La CEC montre si elle est prête pour de nouvelles élections

La Commission électorale centrale (KQZ) est prête à organiser une autre série d'élections après celles du 6 octobre. Valdete Daka, présidente de la CEC, dans une interview pour l'économie en ligne, a déclaré que même s'il est difficile d'organiser même un parti électoral, ils doivent satisfaire à cette obligation constitutionnelle, si nécessaire. “Ils sont [...]
La Commission électorale centrale (KQZ) est prête à organiser une autre série d'élections après celles du 6 octobre.
Valdete Daka, présidente de la CEC, dans une interview pour l'économie en ligne, a déclaré que même s'il est difficile d'organiser même un parti électoral, ils doivent satisfaire à cette obligation constitutionnelle, si nécessaire.

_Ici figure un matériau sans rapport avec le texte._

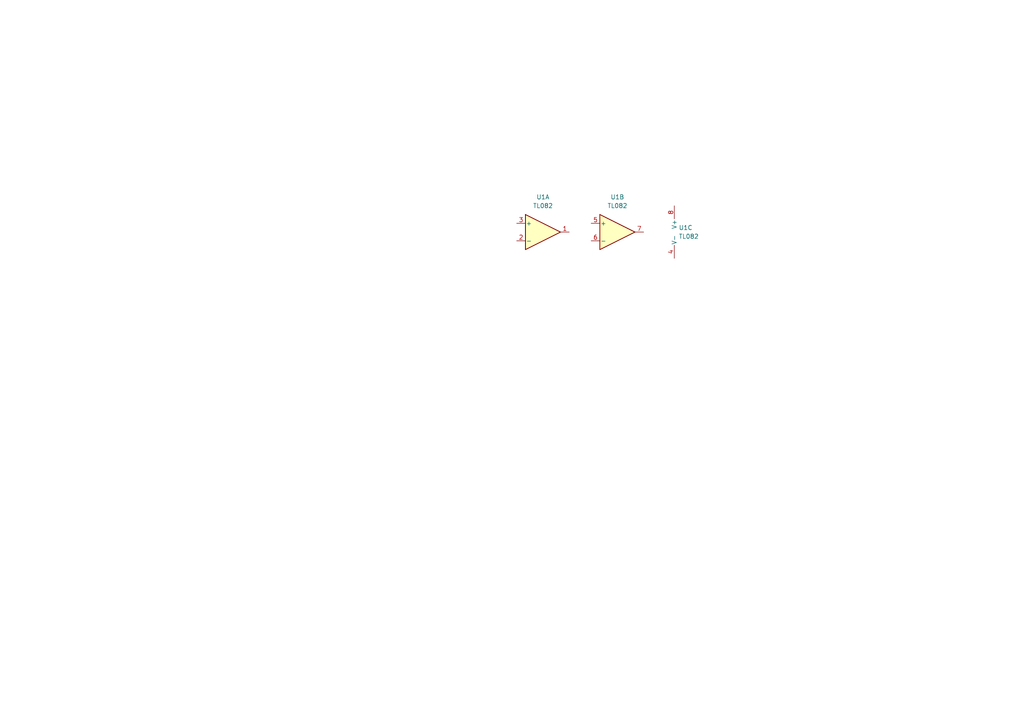
<source format=kicad_sch>
(kicad_sch
	(version 20231120)
	(generator "eeschema")
	(generator_version "8.0")
	(uuid "b401e7dc-f155-4a98-b294-403da1930d88")
	(paper "A4")
	
	(symbol
		(lib_id "Amplifier_Operational:TL082")
		(at 179.07 67.31 0)
		(unit 2)
		(exclude_from_sim no)
		(in_bom yes)
		(on_board yes)
		(dnp no)
		(fields_autoplaced yes)
		(uuid "27a185ac-7a17-4db5-b1d5-ae1e11696b78")
		(property "Reference" "U1"
			(at 179.07 57.15 0)
			(effects
				(font
					(size 1.27 1.27)
				)
			)
		)
		(property "Value" "TL082"
			(at 179.07 59.69 0)
			(effects
				(font
					(size 1.27 1.27)
				)
			)
		)
		(property "Footprint" "Package_SO:SOIC-8W_5.3x5.3mm_P1.27mm"
			(at 179.07 67.31 0)
			(effects
				(font
					(size 1.27 1.27)
				)
				(hide yes)
			)
		)
		(property "Datasheet" "http://www.ti.com/lit/ds/symlink/tl081.pdf"
			(at 179.07 67.31 0)
			(effects
				(font
					(size 1.27 1.27)
				)
				(hide yes)
			)
		)
		(property "Description" "Dual JFET-Input Operational Amplifiers, DIP-8/SOIC-8/SSOP-8"
			(at 179.07 67.31 0)
			(effects
				(font
					(size 1.27 1.27)
				)
				(hide yes)
			)
		)
		(pin "5"
			(uuid "9c79ddd7-42a6-446f-8961-e32c071fe5b7")
		)
		(pin "7"
			(uuid "32a5b66a-040b-4ae4-abe6-8fbb35d6a1a3")
		)
		(pin "2"
			(uuid "355062a7-ada9-4b3f-aa89-611cac1463b7")
		)
		(pin "6"
			(uuid "e4a78323-767e-4efc-a40c-e0676bbd998b")
		)
		(pin "3"
			(uuid "82d162f3-3a97-4891-8d5a-5856b4389f94")
		)
		(pin "1"
			(uuid "cc1df885-2e4d-437e-98a5-5ed819a2a945")
		)
		(pin "4"
			(uuid "9116d985-0cb7-4ae9-9651-796895cae5dc")
		)
		(pin "8"
			(uuid "db156dfb-1c36-4ad6-8c61-874310d61a6c")
		)
		(instances
			(project ""
				(path "/b401e7dc-f155-4a98-b294-403da1930d88"
					(reference "U1")
					(unit 2)
				)
			)
		)
	)
	(symbol
		(lib_id "Amplifier_Operational:TL082")
		(at 157.48 67.31 0)
		(unit 1)
		(exclude_from_sim no)
		(in_bom yes)
		(on_board yes)
		(dnp no)
		(fields_autoplaced yes)
		(uuid "a72868f7-4f3b-407b-84b6-4e7d26da4801")
		(property "Reference" "U1"
			(at 157.48 57.15 0)
			(effects
				(font
					(size 1.27 1.27)
				)
			)
		)
		(property "Value" "TL082"
			(at 157.48 59.69 0)
			(effects
				(font
					(size 1.27 1.27)
				)
			)
		)
		(property "Footprint" "Package_SO:SOIC-8W_5.3x5.3mm_P1.27mm"
			(at 157.48 67.31 0)
			(effects
				(font
					(size 1.27 1.27)
				)
				(hide yes)
			)
		)
		(property "Datasheet" "http://www.ti.com/lit/ds/symlink/tl081.pdf"
			(at 157.48 67.31 0)
			(effects
				(font
					(size 1.27 1.27)
				)
				(hide yes)
			)
		)
		(property "Description" "Dual JFET-Input Operational Amplifiers, DIP-8/SOIC-8/SSOP-8"
			(at 157.48 67.31 0)
			(effects
				(font
					(size 1.27 1.27)
				)
				(hide yes)
			)
		)
		(pin "5"
			(uuid "9c79ddd7-42a6-446f-8961-e32c071fe5b7")
		)
		(pin "7"
			(uuid "32a5b66a-040b-4ae4-abe6-8fbb35d6a1a3")
		)
		(pin "2"
			(uuid "355062a7-ada9-4b3f-aa89-611cac1463b7")
		)
		(pin "6"
			(uuid "e4a78323-767e-4efc-a40c-e0676bbd998b")
		)
		(pin "3"
			(uuid "82d162f3-3a97-4891-8d5a-5856b4389f94")
		)
		(pin "1"
			(uuid "cc1df885-2e4d-437e-98a5-5ed819a2a945")
		)
		(pin "4"
			(uuid "9116d985-0cb7-4ae9-9651-796895cae5dc")
		)
		(pin "8"
			(uuid "db156dfb-1c36-4ad6-8c61-874310d61a6c")
		)
		(instances
			(project ""
				(path "/b401e7dc-f155-4a98-b294-403da1930d88"
					(reference "U1")
					(unit 1)
				)
			)
		)
	)
	(symbol
		(lib_id "Amplifier_Operational:TL082")
		(at 198.12 67.31 0)
		(unit 3)
		(exclude_from_sim no)
		(in_bom yes)
		(on_board yes)
		(dnp no)
		(fields_autoplaced yes)
		(uuid "bb2c4ecf-0906-4c5d-b34b-f99a7a55b965")
		(property "Reference" "U1"
			(at 196.85 66.0399 0)
			(effects
				(font
					(size 1.27 1.27)
				)
				(justify left)
			)
		)
		(property "Value" "TL082"
			(at 196.85 68.5799 0)
			(effects
				(font
					(size 1.27 1.27)
				)
				(justify left)
			)
		)
		(property "Footprint" "Package_SO:SOIC-8W_5.3x5.3mm_P1.27mm"
			(at 198.12 67.31 0)
			(effects
				(font
					(size 1.27 1.27)
				)
				(hide yes)
			)
		)
		(property "Datasheet" "http://www.ti.com/lit/ds/symlink/tl081.pdf"
			(at 198.12 67.31 0)
			(effects
				(font
					(size 1.27 1.27)
				)
				(hide yes)
			)
		)
		(property "Description" "Dual JFET-Input Operational Amplifiers, DIP-8/SOIC-8/SSOP-8"
			(at 198.12 67.31 0)
			(effects
				(font
					(size 1.27 1.27)
				)
				(hide yes)
			)
		)
		(pin "5"
			(uuid "9c79ddd7-42a6-446f-8961-e32c071fe5b7")
		)
		(pin "7"
			(uuid "32a5b66a-040b-4ae4-abe6-8fbb35d6a1a3")
		)
		(pin "2"
			(uuid "355062a7-ada9-4b3f-aa89-611cac1463b7")
		)
		(pin "6"
			(uuid "e4a78323-767e-4efc-a40c-e0676bbd998b")
		)
		(pin "3"
			(uuid "82d162f3-3a97-4891-8d5a-5856b4389f94")
		)
		(pin "1"
			(uuid "cc1df885-2e4d-437e-98a5-5ed819a2a945")
		)
		(pin "4"
			(uuid "9116d985-0cb7-4ae9-9651-796895cae5dc")
		)
		(pin "8"
			(uuid "db156dfb-1c36-4ad6-8c61-874310d61a6c")
		)
		(instances
			(project ""
				(path "/b401e7dc-f155-4a98-b294-403da1930d88"
					(reference "U1")
					(unit 3)
				)
			)
		)
	)
	(sheet_instances
		(path "/"
			(page "1")
		)
	)
)

</source>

Et ce sont des suppositions que nous ne pouvons pas faire des jours, mais nous allons organiser chaque fois que ce choix est parce que nous avons une obligation constitutionnelle et ce n'est pas dans notre désir de décider si nous allons l'organiser ou non, mais il est encore plus difficile d'organiser une après une élection.
Si le pays retourne aux urnes, l'État dispose d'un budget de réserve qui pourrait être exploité.
Lulzim Rafuna, conseiller du ministre des Finances, a précisé pour l'économie en ligne que, dans le cadre de ce ministère, il y a un fonds qui peut être utilisé si le pays reste sans gouvernement.
“Nous avons été prudents au ministère des Finances et nous avons toujours une réserve que nous n'avons pas prévue pour les élections, mais c'est une réserve du ministère des Finances qui peut être utilisée même si nous n'avons pas de gouvernement”.
“... s'il s'agit d'avoir des élections, nous avons encore beaucoup d'alocus au ministère des Finances, mais nous devons être prudents parce que les divisions budgétaires peuvent avoir lieu d'ici mars”
Mais tout cela, selon lui, à moins que des élections ne se tiennent avant avril de l'année dernière, parce qu'en vertu de la loi sur la gestion des finances publiques, il n'autorise aucun paiement intérieur, sauf pour une dette publique.
“dans les premiers mois de janvier et février avec l'automatisme a entravé la loi budgétaire 2019, je dis toujours si nous n'avons pas un budget approuvé pour 2020, tandis qu'en mars, l'Assemblée de la République du Kosovo peut prendre une décision pour un autre mois pour exécuter son budget 2019, mais en avril et au-delà, nous n'aurons pas accès légalement à”.
“... parce que la Loi sur la gestion des finances publiques est un déficit qui ne peut être fait aucun paiement intérieur, sauf pour une dette publique, donc si nous n'avons pas un budget approuvé d'ici mars, cela signifie qu'il sera mis en oeuvre en avril et plus tard”.
Des élections anticipées ont eu lieu dans le pays le 6 octobre, après la démission de Ramush Haradinaj du poste de chef du gouvernement, suite à une invitation à un entretien à La Haye.